India’s climate pledges sharpen this urgency. By 2030, half of the country’s power capacity is to come from non-fossil sources, on the way to net-zero emissions by 2070. The path to those targets runs through critical minerals. Solar power depends on silicon, tellurium, indium, and gallium. Installed solar capacity already tops 119 gigawatts, with 280 gigawatts targeted by 2030. Wind turbines rely on neodymium and dysprosium. India has passed 51 gigawatts of capacity, with a goal of 140 gigawatts. Electric vehicles hinge on lithium, nickel, and cobalt, with a target of 30 per cent market share by 2030. Storage systems for renewable power, whether lithium-ion or next-generation sodium-ion, also depend on these resources. Without secure supply, climate goals will remain rhetoric.

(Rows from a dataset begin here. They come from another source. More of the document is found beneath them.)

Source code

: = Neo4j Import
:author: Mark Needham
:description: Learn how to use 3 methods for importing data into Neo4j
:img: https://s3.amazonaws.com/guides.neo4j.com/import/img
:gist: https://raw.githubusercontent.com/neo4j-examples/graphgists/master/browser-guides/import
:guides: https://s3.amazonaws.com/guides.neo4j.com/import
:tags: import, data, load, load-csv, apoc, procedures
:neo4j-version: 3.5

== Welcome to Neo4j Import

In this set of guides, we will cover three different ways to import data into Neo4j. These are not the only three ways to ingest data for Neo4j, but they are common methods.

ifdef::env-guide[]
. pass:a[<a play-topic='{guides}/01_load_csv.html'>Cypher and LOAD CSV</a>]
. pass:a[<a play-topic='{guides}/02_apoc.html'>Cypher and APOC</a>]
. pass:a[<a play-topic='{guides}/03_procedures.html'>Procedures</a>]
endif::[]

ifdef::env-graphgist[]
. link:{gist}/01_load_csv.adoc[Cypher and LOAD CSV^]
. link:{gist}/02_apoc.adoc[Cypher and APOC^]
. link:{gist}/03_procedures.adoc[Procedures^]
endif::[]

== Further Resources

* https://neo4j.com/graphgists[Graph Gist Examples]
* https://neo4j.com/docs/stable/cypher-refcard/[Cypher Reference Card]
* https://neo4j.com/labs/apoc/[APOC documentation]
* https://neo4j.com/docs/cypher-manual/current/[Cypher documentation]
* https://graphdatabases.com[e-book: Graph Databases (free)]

The NCMM, spanning 2024–31, has a budget of `16,300 crore, with another `18,000 crore expected from public sector undertakings and private partners. Its aims are threefold: secure domestic resources, diversify supply chains abroad, and develop technology and talent at home. Amendments to the Mines and Minerals (Development and Regulation) Act give the central government the power to auction twenty-four of the thirty identified minerals, ensuring a national approach to exploration and licensing.

The mission also looks beyond conventional mining. A `100 crore fund supports pilot projects to extract minerals from tailings, fly ash, and red mud—industrial waste streams now reimagined as strategic assets. Recycling is another pillar. A `1,500 crore incentive scheme will process e-waste, used batteries, and scrapped vehicles. The targets are ambitious: 270 kilotonnes of recycling capacity, 40 kilotonnes of recovered minerals, `8,000 crore in investment, and 70,000 new jobs. Recycling is not a side note but the surest path to resilience. Unlike oil, minerals can be recovered and reused. India’s e-waste mountains may yet prove as valuable as its mines.

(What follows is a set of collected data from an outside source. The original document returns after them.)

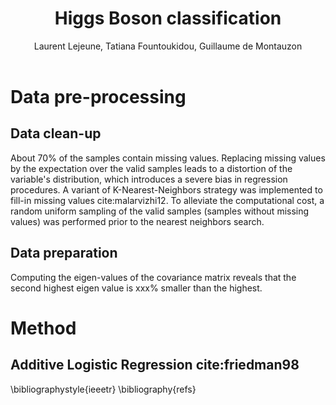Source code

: #+STARTUP: latexpreview
#+LATEX_HEADER: \usepackage{bm}
#+LATEX_HEADER: \usepackage{svg}
#+LATEX_HEADER: \usepackage{graphicx}
#+LATEX_HEADER: \graphicspath{{pics/}}
#+LATEX_HEADER: \usepackage[margin=1in]{geometry}

# Local Variables:
# org-ref-default-bibliography: refs.bib
# End:
#+TITLE: Higgs Boson classification
#+AUTHOR: Laurent Lejeune, Tatiana Fountoukidou, Guillaume de Montauzon
#+OPTIONS: toc:nil        no default TOC at all
 

*  Data pre-processing

** Data clean-up
About 70% of the samples contain missing values. Replacing missing values by the expectation over the valid samples leads to a distortion of the variable's distribution, which introduces a severe bias in regression procedures. A variant of K-Nearest-Neighbors strategy was implemented to fill-in missing values cite:malarvizhi12. To alleviate the computational cost, a random uniform sampling of the valid samples (samples without missing values) was performed prior to the nearest neighbors search.

** Data preparation
Computing the eigen-values of the covariance matrix reveals that the second highest eigen value is xxx% smaller than the highest.

* Method
** Additive Logistic Regression cite:friedman98 

\bibliographystyle{ieeetr}
\bibliography{refs}
\printbibliography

Innovation is the mission’s second front. By 2030, the NCMM seeks 1,000 patents across the mineral value chain. The momentum is visible: in May and June 2025 alone, over sixty patents were filed and ten granted, spanning sodium-ion batteries, tungsten-polymer composites, and advanced anode materials. These breakthroughs reduce dependence on imported technology and open new commercial avenues. Supporting this drive are seven Centres of Excellence across IITs and research labs, funded through a mix of government support, industry partnerships, and venture capital. Here, India’s mineral future is being designed.

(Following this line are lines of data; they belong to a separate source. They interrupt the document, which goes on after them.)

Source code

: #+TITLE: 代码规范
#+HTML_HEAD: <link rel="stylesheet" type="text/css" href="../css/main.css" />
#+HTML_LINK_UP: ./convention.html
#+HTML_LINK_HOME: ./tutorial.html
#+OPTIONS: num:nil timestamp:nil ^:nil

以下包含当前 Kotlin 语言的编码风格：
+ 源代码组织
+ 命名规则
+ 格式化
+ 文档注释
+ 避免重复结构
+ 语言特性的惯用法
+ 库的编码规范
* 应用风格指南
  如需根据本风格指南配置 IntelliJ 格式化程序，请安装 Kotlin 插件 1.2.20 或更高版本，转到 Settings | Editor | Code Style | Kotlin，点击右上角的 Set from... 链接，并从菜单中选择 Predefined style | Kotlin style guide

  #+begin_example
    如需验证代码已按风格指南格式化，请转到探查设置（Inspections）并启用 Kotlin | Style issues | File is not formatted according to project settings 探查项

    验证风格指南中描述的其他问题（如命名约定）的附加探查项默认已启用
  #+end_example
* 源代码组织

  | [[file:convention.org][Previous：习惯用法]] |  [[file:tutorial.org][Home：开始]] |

Yet success cannot be confined within national borders. Just as China secured stakes in Africa and Latin America, India too must acquire overseas assets. Public and private players will need to invest in mines abroad while forging partnerships in processing and refining. India should also use its credibility to lead calls for a “Minerals Bretton Woods”—a global framework for cooperation, transparency, and sustainability. Without such rules, resource competition risks spiralling into trade wars and resource nationalism.

The road ahead is not without hazards. Mining is environmentally destructive, and India must balance extraction with ecological stewardship. Overseas projects may be exposed to political volatility. Despite progress, domestic refining and processing capacity remains thin. Financing too is a challenge: mobilising ₹34,000 crore over seven years demands steady political and fiscal commitment. If not managed well, the NCMM could repeat the cycle of lofty ambitions and under-delivery that has dogged past industrial strategies.

But the alternative—inaction—is far worse. Critical minerals are the oil of the twenty-first century: scarce, strategic, and fiercely contested. Securing them is about more than clean energy or industrial growth; it is about sovereignty. The NCMM offers India a chance to reduce import dependence, accelerate the green transition, and place itself at the heart of future supply chains.

If implemented with the urgency and focus it deserves, the mission will be remembered as a turning point: the moment India broke free from resource dependence not once but twice—first from oil, and now from minerals. That achievement would truly secure the minerals of tomorrow.